The D.C. Court of Appeals yesterday warned motorists attempting to avoid police radar in the city that they better "leave their 'Fuzzbusters' behind."

A three-judge panel unanimously upheld the constitutionality of the city's ban on the radar detection devices, reminding travelers that just carrying one inside a car unused is unlawful.

"Radar detectors have no utility other than aiding an illicit effort to drive in an irresponsible manner, evading society's punishment for such conduct," wrote Judge Frank Q. Nebeker.

Besides the District of Columbia, only two states -- Virginia and Michigan -- prohibit the use of police radar detectors, according to a spokesman for Electrolert, one of several manufacturers of the devices. The devices are popularly called "Fuzzbusters," the trade name Electrolert adopted for them. The Electrolert spokesman estimated that more than 2 million Fuzzbusters are in use on the nation's highways.

The District law that prohibits possession as well as use of the device in a vehicle is the first to be upheld by an appellate court, according to Electrolert..

"It's a lovely victory," said Asst. Corporation Counsel Philip T. Van Zile. D.C. police officials said that each year they seize 50 to 60 of the devices, which are several inches long and range in price from $99 to $300.

"We feel they are not illegal," said Janice Lee, of Electrolert, in Troy, Ohio. "They work on the same principal as an AM-FM radio. They just receive radio waves. Everyone has the right to receive radio waves."

"We hardly get any reverberations from D.C.," where the fine for violating the radar detector law is $50, Lee said. "I'm sure now that this decision has come down, we're going to get a little flak."
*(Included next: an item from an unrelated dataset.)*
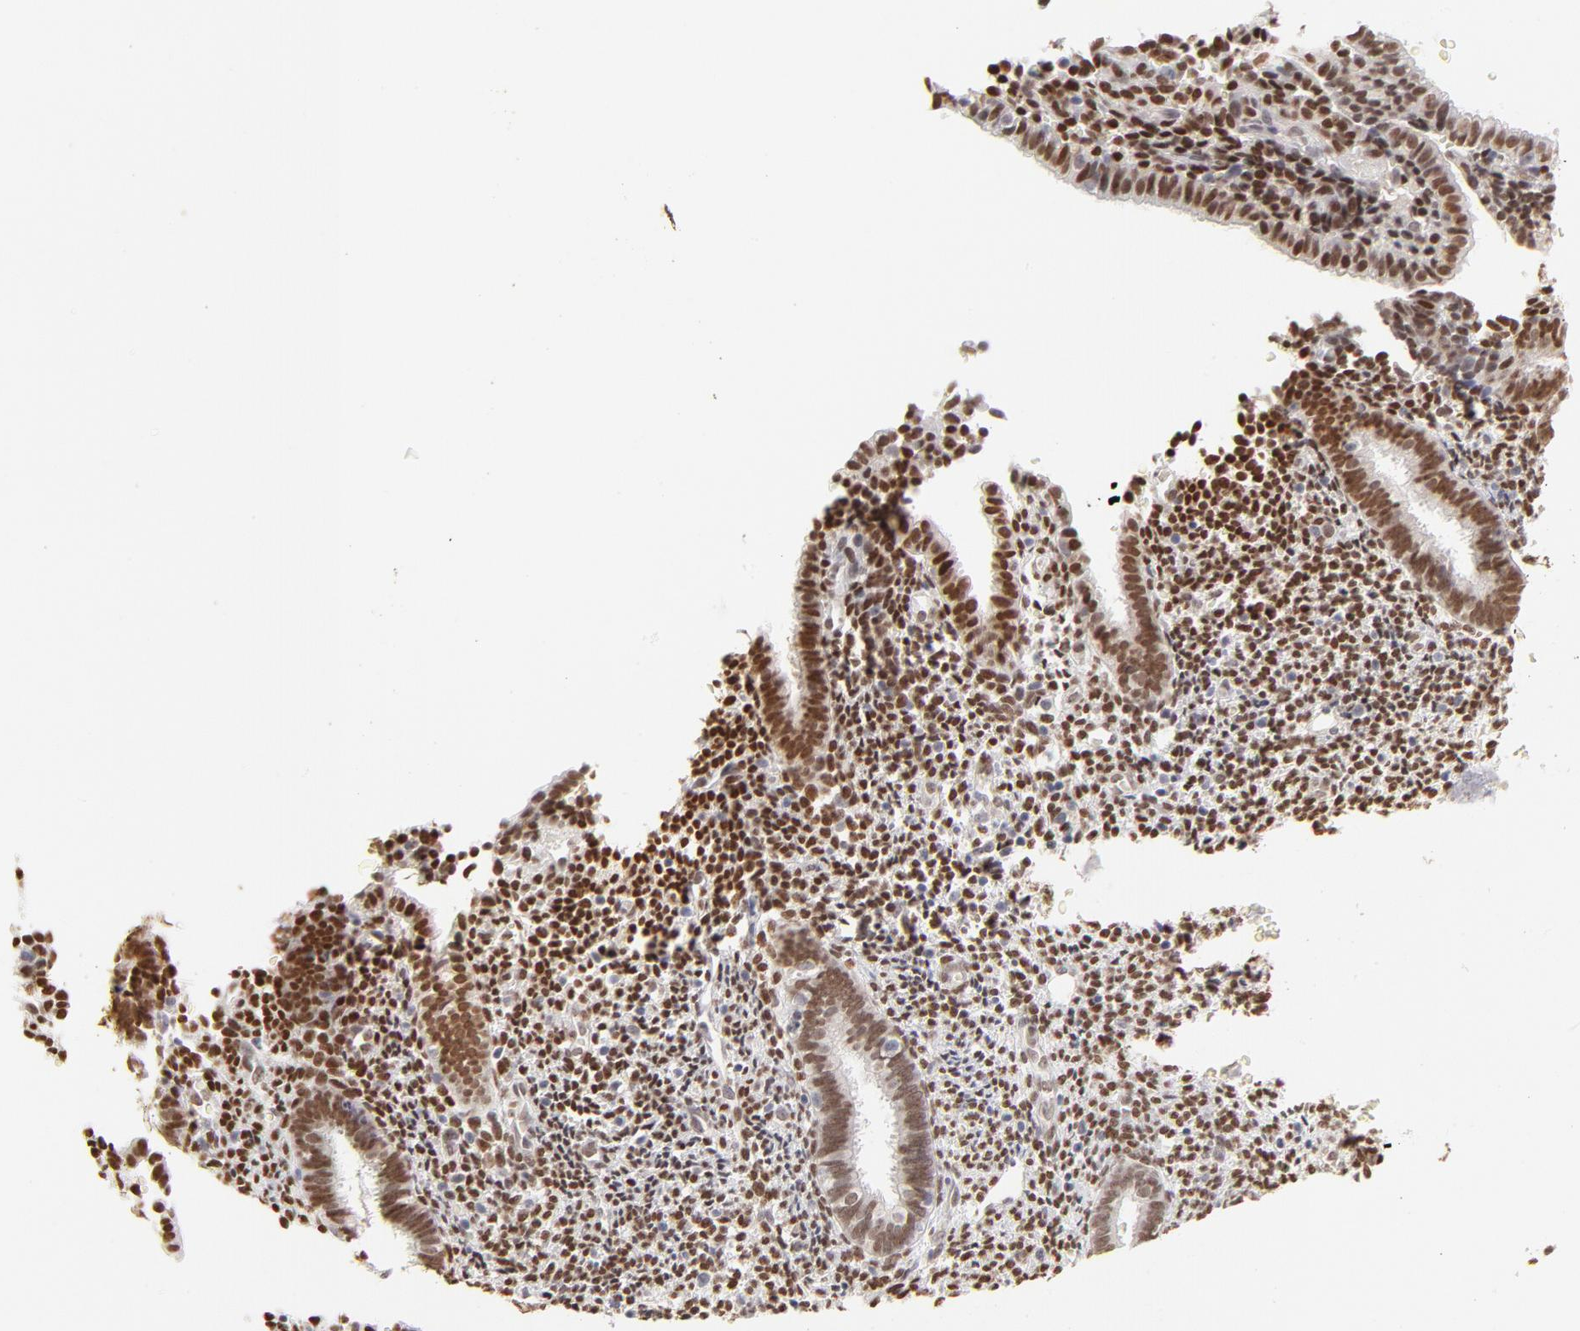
{"staining": {"intensity": "moderate", "quantity": ">75%", "location": "nuclear"}, "tissue": "endometrium", "cell_type": "Cells in endometrial stroma", "image_type": "normal", "snomed": [{"axis": "morphology", "description": "Normal tissue, NOS"}, {"axis": "topography", "description": "Endometrium"}], "caption": "Immunohistochemistry of normal endometrium shows medium levels of moderate nuclear positivity in about >75% of cells in endometrial stroma.", "gene": "PBX1", "patient": {"sex": "female", "age": 27}}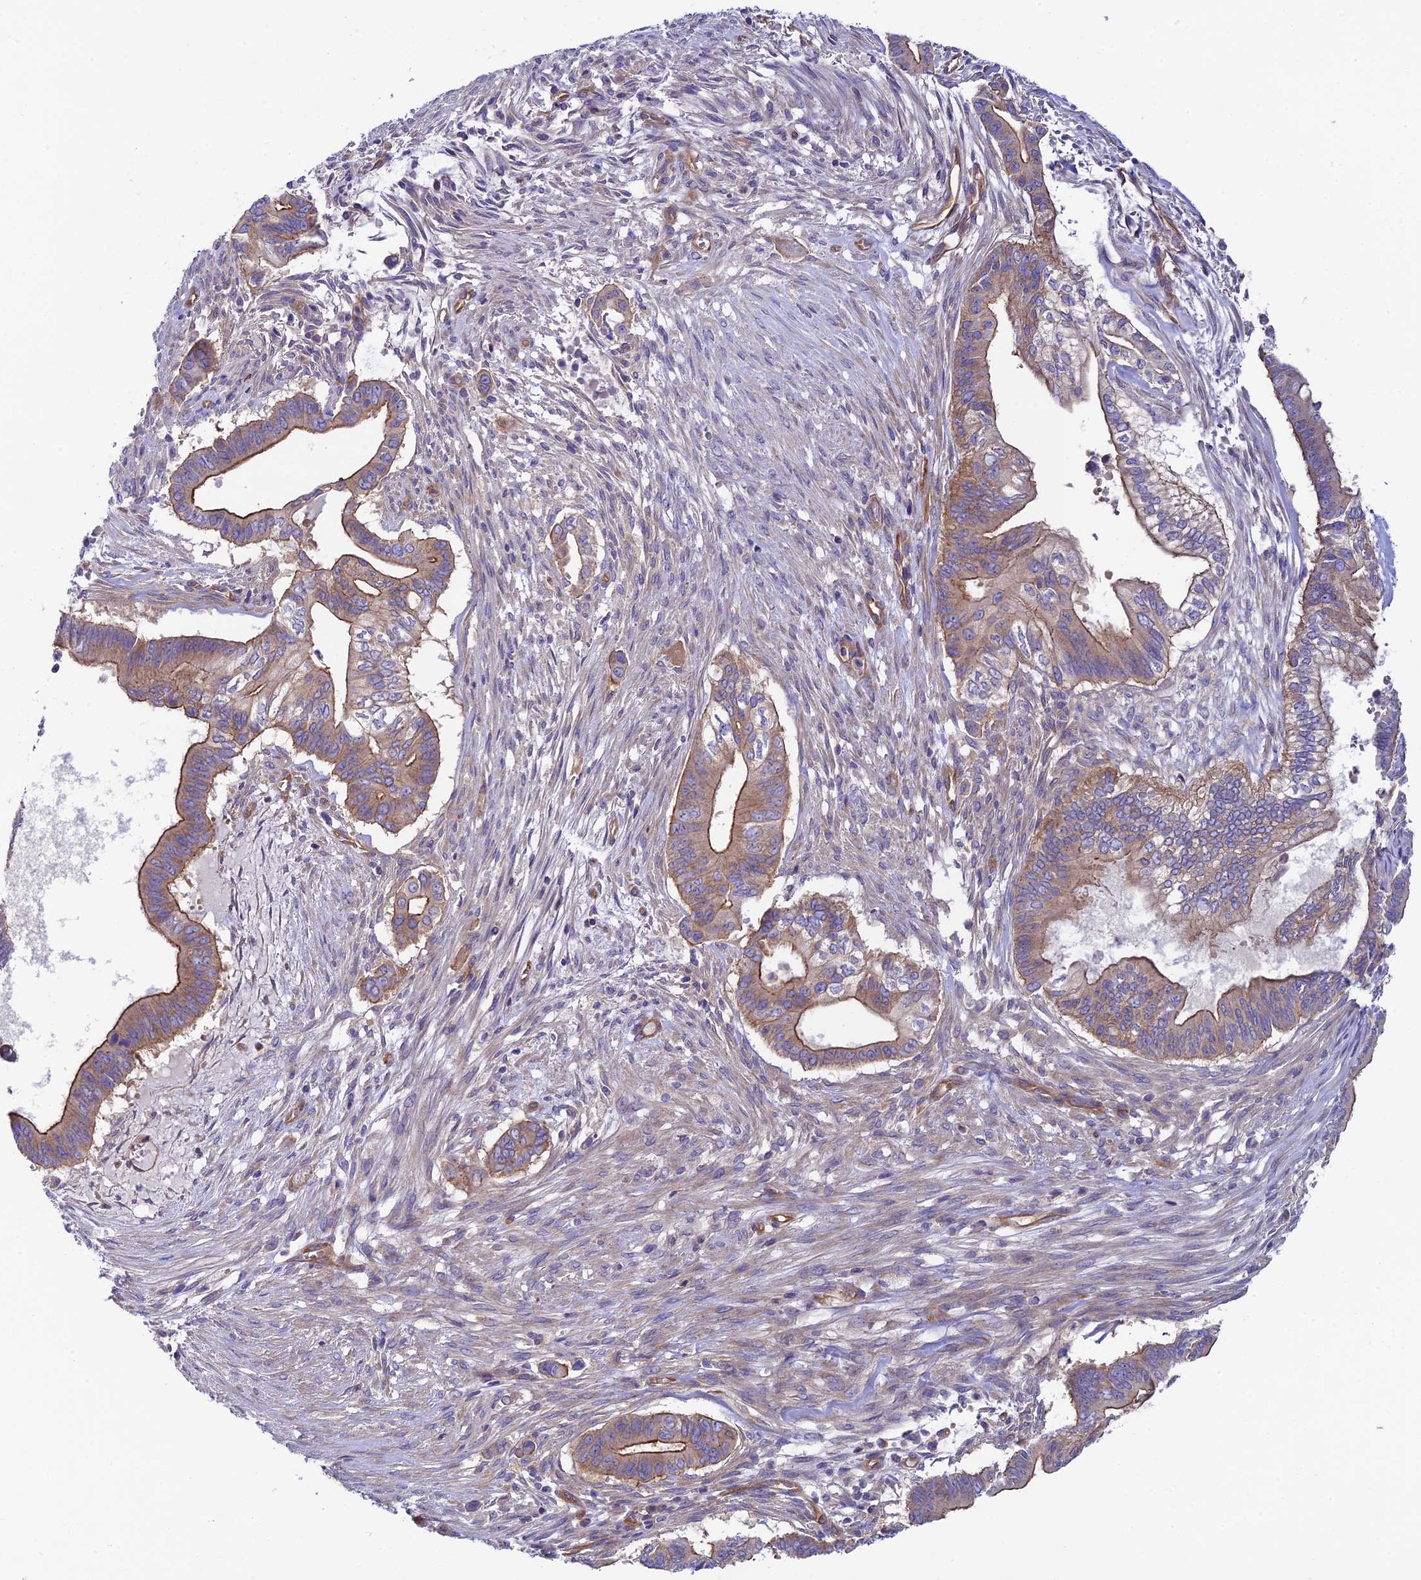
{"staining": {"intensity": "moderate", "quantity": "25%-75%", "location": "cytoplasmic/membranous"}, "tissue": "pancreatic cancer", "cell_type": "Tumor cells", "image_type": "cancer", "snomed": [{"axis": "morphology", "description": "Adenocarcinoma, NOS"}, {"axis": "topography", "description": "Pancreas"}], "caption": "Brown immunohistochemical staining in adenocarcinoma (pancreatic) exhibits moderate cytoplasmic/membranous positivity in about 25%-75% of tumor cells.", "gene": "PPFIA3", "patient": {"sex": "male", "age": 68}}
Mark H. Kaufman, who represented the six motorists involved in the appeals case, said, "None of the individuals were really concerned about being fined $50. They felt the statute was unconstitutional and an infringement of their rights. I thought we had a good chance of winning."

Kaufman contended that in prohibiting the mere possession of the devices, the D.C. law was unconstitutionally broad. He also argued that only the U.S. government, through the Federal Communications Commission, should be able to regulate the devices.

Nebeker noted, however, that while a radar detector is indeed a radio receiver, its purpose is to avoid police and that it does not receive the kind of "communication" localities cannot regulate.

Nebeker's opinion, which upheld a D.C. Superior Court decision by Judge James A. Washington, Jr., was joined by Judges John W. Kern III and George R. Gallagher.